Try it>
Rewrite the lines from the one containing "[35, 296, 412, 472]" through the one containing "[10, 112, 308, 498]", inclusive, with "sidewalk" changed to "pavement" and nothing else altered. Leave the pictures out of your answer.
----- Records for this task
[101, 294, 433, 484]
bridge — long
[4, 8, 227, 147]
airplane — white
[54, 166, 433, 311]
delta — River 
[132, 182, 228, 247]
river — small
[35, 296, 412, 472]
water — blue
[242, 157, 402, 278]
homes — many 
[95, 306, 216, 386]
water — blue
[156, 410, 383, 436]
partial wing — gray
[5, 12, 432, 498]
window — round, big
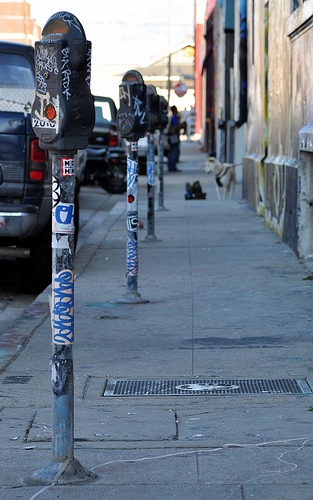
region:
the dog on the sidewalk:
[203, 156, 234, 200]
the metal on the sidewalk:
[103, 375, 312, 397]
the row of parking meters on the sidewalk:
[29, 10, 168, 483]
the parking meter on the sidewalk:
[115, 69, 147, 302]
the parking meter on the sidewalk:
[29, 11, 94, 484]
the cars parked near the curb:
[0, 40, 148, 297]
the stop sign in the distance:
[174, 83, 186, 95]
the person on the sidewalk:
[167, 104, 187, 171]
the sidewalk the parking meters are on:
[0, 140, 312, 499]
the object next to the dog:
[182, 180, 205, 199]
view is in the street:
[24, 54, 305, 323]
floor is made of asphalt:
[200, 441, 260, 499]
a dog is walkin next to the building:
[196, 142, 272, 200]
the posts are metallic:
[52, 284, 80, 440]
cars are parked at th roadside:
[98, 89, 136, 188]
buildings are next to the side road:
[244, 74, 311, 169]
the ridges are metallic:
[133, 374, 304, 409]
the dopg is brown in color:
[200, 148, 255, 209]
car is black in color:
[92, 89, 130, 158]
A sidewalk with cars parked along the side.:
[0, 1, 312, 499]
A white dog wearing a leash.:
[203, 156, 243, 201]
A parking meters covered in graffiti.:
[24, 10, 171, 484]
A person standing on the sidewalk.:
[165, 106, 188, 175]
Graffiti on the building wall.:
[246, 0, 311, 232]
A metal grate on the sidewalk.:
[103, 375, 310, 396]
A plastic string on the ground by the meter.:
[18, 433, 310, 498]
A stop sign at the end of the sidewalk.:
[172, 81, 187, 97]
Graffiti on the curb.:
[0, 301, 50, 403]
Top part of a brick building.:
[0, 0, 40, 48]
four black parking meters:
[25, 4, 174, 159]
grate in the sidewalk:
[103, 372, 300, 396]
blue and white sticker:
[50, 201, 74, 234]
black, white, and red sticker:
[63, 157, 74, 174]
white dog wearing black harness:
[202, 157, 238, 196]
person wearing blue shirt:
[164, 104, 185, 171]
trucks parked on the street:
[2, 40, 131, 283]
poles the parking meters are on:
[50, 131, 169, 463]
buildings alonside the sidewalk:
[196, 1, 312, 243]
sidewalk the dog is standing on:
[10, 112, 308, 498]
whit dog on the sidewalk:
[203, 154, 238, 201]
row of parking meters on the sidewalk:
[33, 9, 174, 486]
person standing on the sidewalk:
[164, 102, 189, 178]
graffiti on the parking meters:
[35, 33, 174, 480]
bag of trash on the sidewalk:
[99, 160, 128, 189]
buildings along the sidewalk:
[198, 0, 312, 274]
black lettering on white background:
[60, 155, 76, 177]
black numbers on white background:
[30, 117, 53, 126]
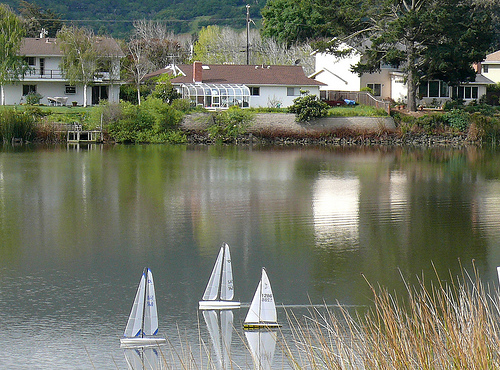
----------
Finished task>
[35, 296, 412, 472]
water — blue
[242, 157, 402, 278]
homes — many 
[95, 306, 216, 386]
water — blue
[156, 410, 383, 436]
partial wing — gray
[5, 12, 432, 498]
window — round, big
region:
the dog on the pavement:
[203, 156, 234, 200]
the metal on the pavement:
[103, 375, 312, 397]
the row of parking meters on the pavement:
[29, 10, 168, 483]
the parking meter on the pavement:
[115, 69, 147, 302]
the parking meter on the pavement:
[29, 11, 94, 484]
the cars parked near the curb:
[0, 40, 148, 297]
the stop sign in the distance:
[174, 83, 186, 95]
the person on the pavement:
[167, 104, 187, 171]
the pavement the parking meters are on:
[0, 140, 312, 499]
the object next to the dog:
[182, 180, 205, 199]
view is in the street:
[24, 54, 305, 323]
floor is made of asphalt:
[200, 441, 260, 499]
a dog is walkin next to the building:
[196, 142, 272, 200]
the posts are metallic:
[52, 284, 80, 440]
cars are parked at th roadside:
[98, 89, 136, 188]
buildings are next to the side road:
[244, 74, 311, 169]
the ridges are metallic:
[133, 374, 304, 409]
the dopg is brown in color:
[200, 148, 255, 209]
car is black in color:
[92, 89, 130, 158]
A pavement with cars parked along the side.:
[0, 1, 312, 499]
A white dog wearing a leash.:
[203, 156, 243, 201]
A parking meters covered in graffiti.:
[24, 10, 171, 484]
A person standing on the pavement.:
[165, 106, 188, 175]
Graffiti on the building wall.:
[246, 0, 311, 232]
A metal grate on the pavement.:
[103, 375, 310, 396]
A plastic string on the ground by the meter.:
[18, 433, 310, 498]
A stop sign at the end of the pavement.:
[172, 81, 187, 97]
Graffiti on the curb.:
[0, 301, 50, 403]
Top part of a brick building.:
[0, 0, 40, 48]
four black parking meters:
[25, 4, 174, 159]
grate in the pavement:
[103, 372, 300, 396]
blue and white sticker:
[50, 201, 74, 234]
black, white, and red sticker:
[63, 157, 74, 174]
white dog wearing black harness:
[202, 157, 238, 196]
person wearing blue shirt:
[164, 104, 185, 171]
trucks parked on the street:
[2, 40, 131, 283]
poles the parking meters are on:
[50, 131, 169, 463]
buildings alonside the pavement:
[196, 1, 312, 243]
pavement the dog is standing on:
[10, 112, 308, 498]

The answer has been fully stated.